Golang parser generator [ebnf,yacc,lex]

example project https://github.com/noypi/schedparser,

1) create your ebnf file, example:

example:

 decimal_digit     = .  
 ordinal = .  
 day  = .  
 month     = .  
 every = .  
 hrs = .  
 mins = .  
 secs = .  
 time = .  
 comma = .  
 newline = .  
 Days = day { comma day } .  
 Months = month { comma month }.  
 RecurByTime = every decimal_digit (hrs|mins|secs) ["from" time "to" time] .  
 RecurByDay = (every|ordinal) Days ["of" (Months)] (time) .  
 SchedLine = newline | RecurByTime | RecurByDay .  
 Sched = SchedLine { SchedLine } .  

2) Convert EBNF to yacc,

download and build "https://github.com/cznic/ebnf2y"

 ebnf2y -pkg gen -start Sched sched.ebnf > sched.y  

3) modify sched.y

3.1) remove the demo section
3.2) update data structures, see example from link below;
https://github.com/noypi/schedparser/blob/36e3882a18bc2d09bf77ca19eded978e321c7af0/gen/sched.y#L219-L250

3.3) update the TODOs, see example from link below;
https://github.com/noypi/schedparser/blob/36e3882a18bc2d09bf77ca19eded978e321c7af0/gen/sched.y#L187-L216

4) convert sched.y to go source


 go tool yacc -p Sched -o sched.y.go sched.y  

5) create your lex

from sched.ebnf, you can see that there are empty "= .",  see example from link below;
https://github.com/noypi/schedparser/blob/36e3882a18bc2d09bf77ca19eded978e321c7af0/gen/sched.ebnf#L1-L11

Lex will tell yacc that the next batch of characters is a "decimal_digit" or an "ordinal" or "day", or "month"...etc.

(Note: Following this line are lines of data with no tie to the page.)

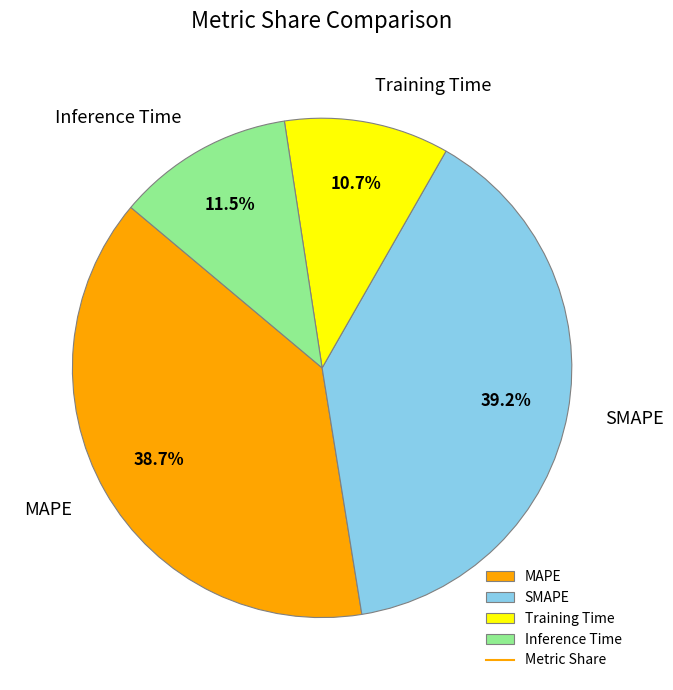

Count the number of slices in the pie.

4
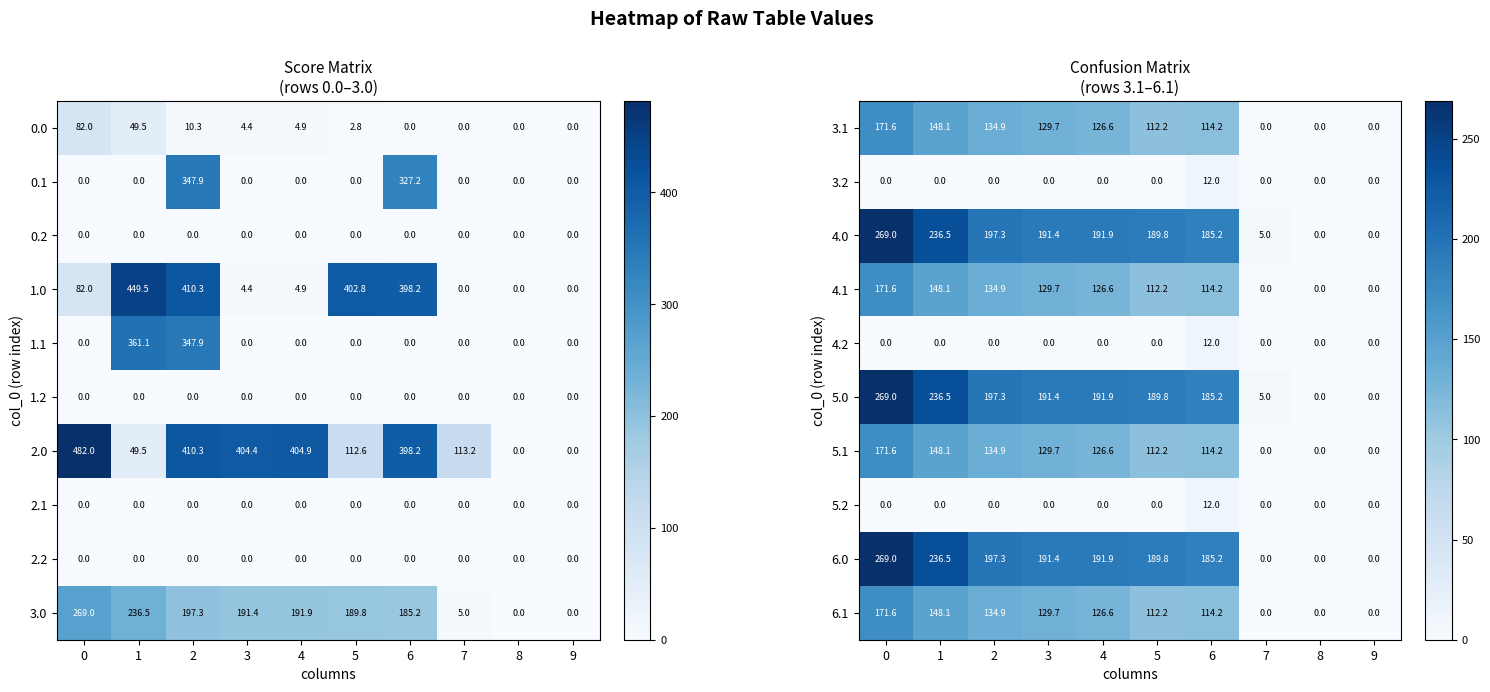

What is the spread (max minus min) of values at 3?

191.4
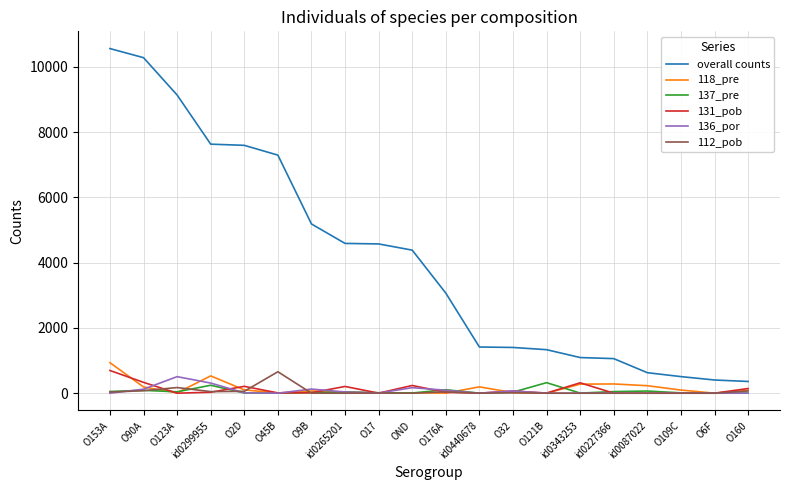

What is the difference between the 112_pob values at id0440678 and O90A?

76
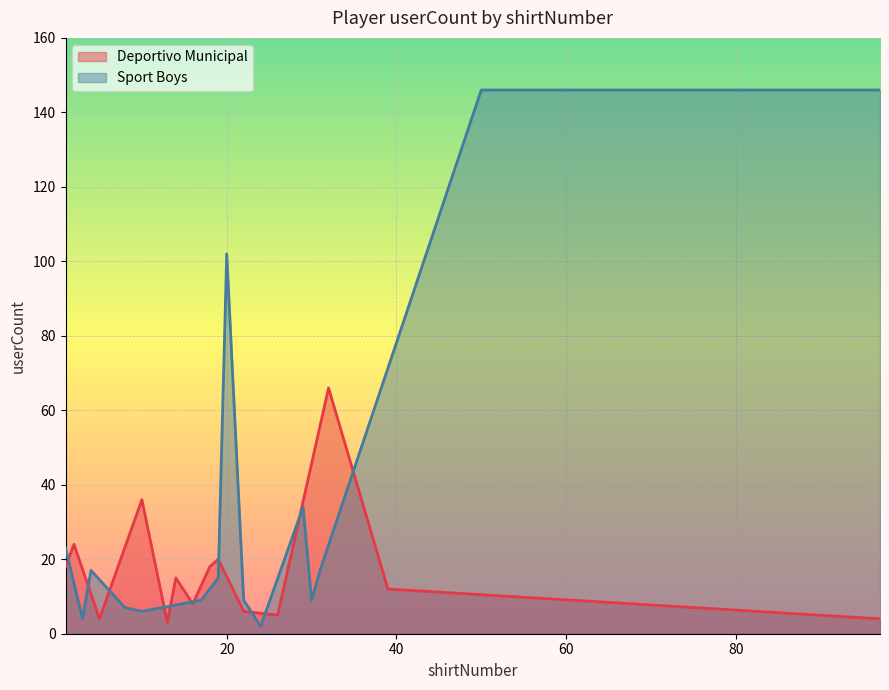

What is the maximum value for Deportivo Municipal?

66.0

Example;
https://github.com/noypi/schedparser/blob/36e3882a18bc2d09bf77ca19eded978e321c7af0/gen/sched.l#L42-L67

Our lex inserts a few code inside Lex(), note that our SchedLex follows yacc's interface requirements, which is:

 type SchedLexer interface {  
      Lex(lval *SchedSymType) int  
      Error(s string)  
 }  

see sample code where it started:
https://github.com/noypi/schedparser/blob/36e3882a18bc2d09bf77ca19eded978e321c7af0/gen/sched.l#L7-L23
 

6) Convert lex to go source

6.1) download and build "https://github.com/cznic/golex"
6.2) Execute the command

 golex -t -o sched.yy.go sched.l | gofmt > sched.yy.go   


6.3) Parsing starts by invoking the method SchedParse()

7) done